The accused had got the property conveyed in their name by a
registered Conveyance Deed and it was not open for them,
thereafter, to stop the payment of the cheque, which had been
issued towards the balance consideration, which was, as per the
notion of the parties at the time when the Conveyance was
effected, payable to the complainant.
17 Moreover, on facts, the stand of the accused persons
does not appear to be sincere, or at any rate, supported by
satisfactory evidence. In the first place, as aforesaid, that the area
of the plot of land in question is less, itself has not been
established. Secondly, the accused were not interested in
approaching a civil court, where the issues (i) whether the
contract was voidable and the accused could avoid it, (ii) whether
there had been a fraud, misrepresentation or mistake, and (iii)

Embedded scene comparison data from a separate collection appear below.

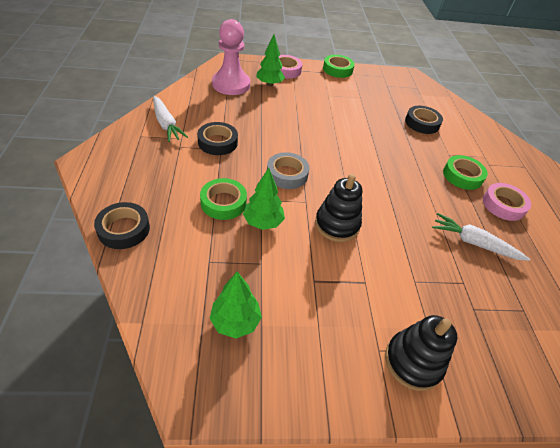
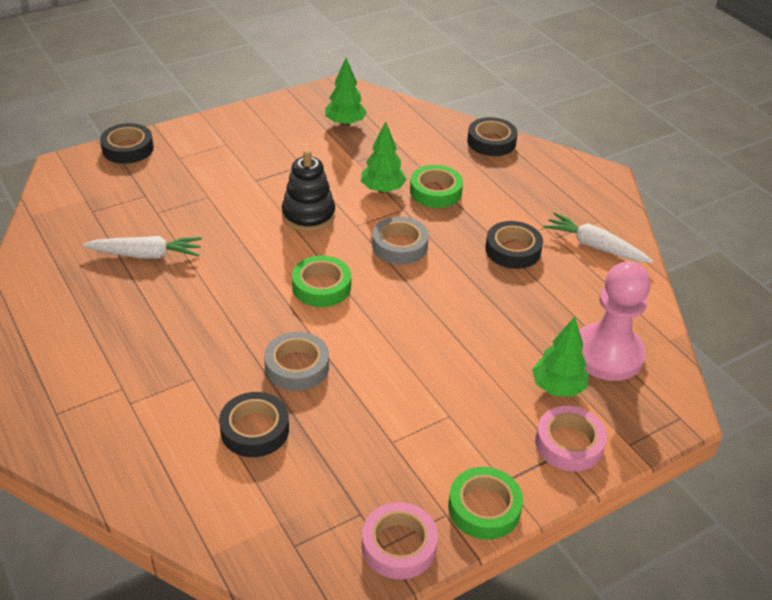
camera: 155 degrees right, 5 degrees down
(391, 138) = (297, 366): none -> grey tape
(413, 362) = (196, 146): black stacking toy -> none
(462, 176) = (167, 344): green tape -> green tape (321, 286)
(493, 395) = (128, 148): none -> black tape
(503, 205) = (103, 321): pink tape -> pink tape (399, 545)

whether the accused were liable to recover some amount from the
complainant, and if so, how much, could have been properly and
fully adjudicated.
18 This was a case where the cheques had been clearly
issued for the payment of what was agreed to be due and payable,
and that the payment would be received by the complainant on a
future date, was only an arrangement arrived at by the parties, by
mutual consent. It was, infact, not necessary for the Magistrate to
have gone into the finer aspects of the matter in the prosecution in
respect of an offence punishable under Section 138 of the N.I.Act,
when, as per the notion of the parties, when the cheques were
given and when the transaction was completed, the accused were
liable to pay the amount. There is no dispute that as per the
notion of the accused themselves, at that time, the amount was
due and payable to the complainant; and their claim is only that
the subsequent revelation made them realize that, that amount
should not be paid to the complainant. If that was so, the proper
course for the accused persons would not be to stop the payment
of the cheques, but to raise the issue directly by approaching the
civil court and claiming refund of the excess amount, if any, paid
to the complainant.
19 The order of acquittal, as recorded by the Magistrate,
is not proper and legal. The accusation against the respondents
had been proved and they were liable to be convicted.

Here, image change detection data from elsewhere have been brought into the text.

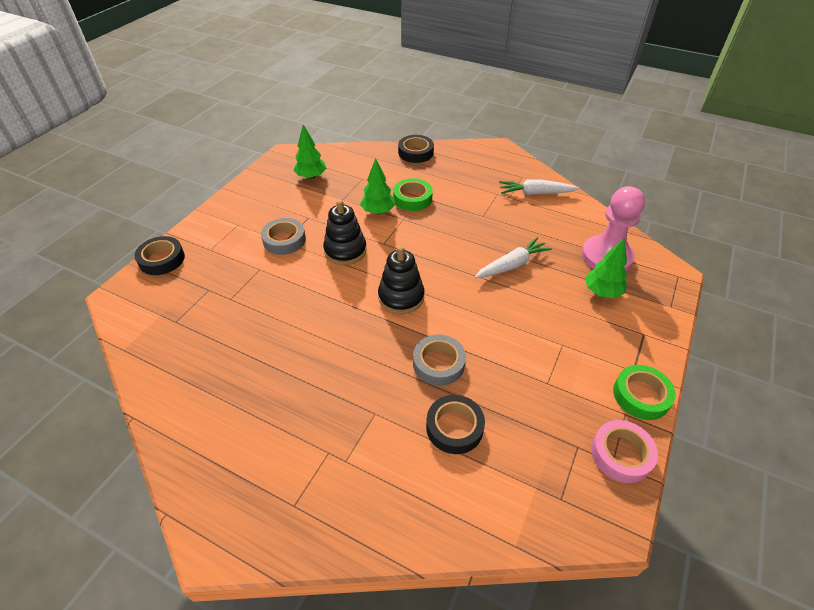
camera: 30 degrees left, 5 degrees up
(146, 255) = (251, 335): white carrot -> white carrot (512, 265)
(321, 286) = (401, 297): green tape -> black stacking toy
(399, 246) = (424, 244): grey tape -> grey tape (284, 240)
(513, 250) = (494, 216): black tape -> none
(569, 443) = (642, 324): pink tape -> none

20 At this stage, I have heard the learned counsel for the
parties on the question of sentence. In the facts and
circumstances of the case, I do not think that a sentence of
imprisonment is called for. It is not disputed before me that the
accused persons are an association of persons, who had entered
into the relevant transaction with the complainant, and that,
though the cheques had been signed only by accused no.1, the
other accused are also jointly and severally liable to pay the
amount of the said cheques. Infact, that position is accepted by
the accused themselves before me.
21 The appeal is allowed.
The impugned judgment and order of acquittal is set
aside.
Respondent nos.1, 2 and 3 are convicted of an offence
punishable under Section 138 of the Negotiable
Instruments Act, and each of them is sentenced to pay
a fine of Rs.3,75,000/ (Rupees Three Lac Seventy Five
Thousand Only), in default, to suffer Simple
Imprisonment for Four (4) months.
If the fine is realized, an amount of Rs.11,00,000/
(Rupees Eleven Lac Only) therefrom, shall be paid to
the appellant as compensation.
On the oral prayer of the learned counsel for
respondent nos.1 and 2, time of eight weeks from
today, is granted to the respondents to pay the amount
of fine.
The appeal is disposed of in the aforesaid terms.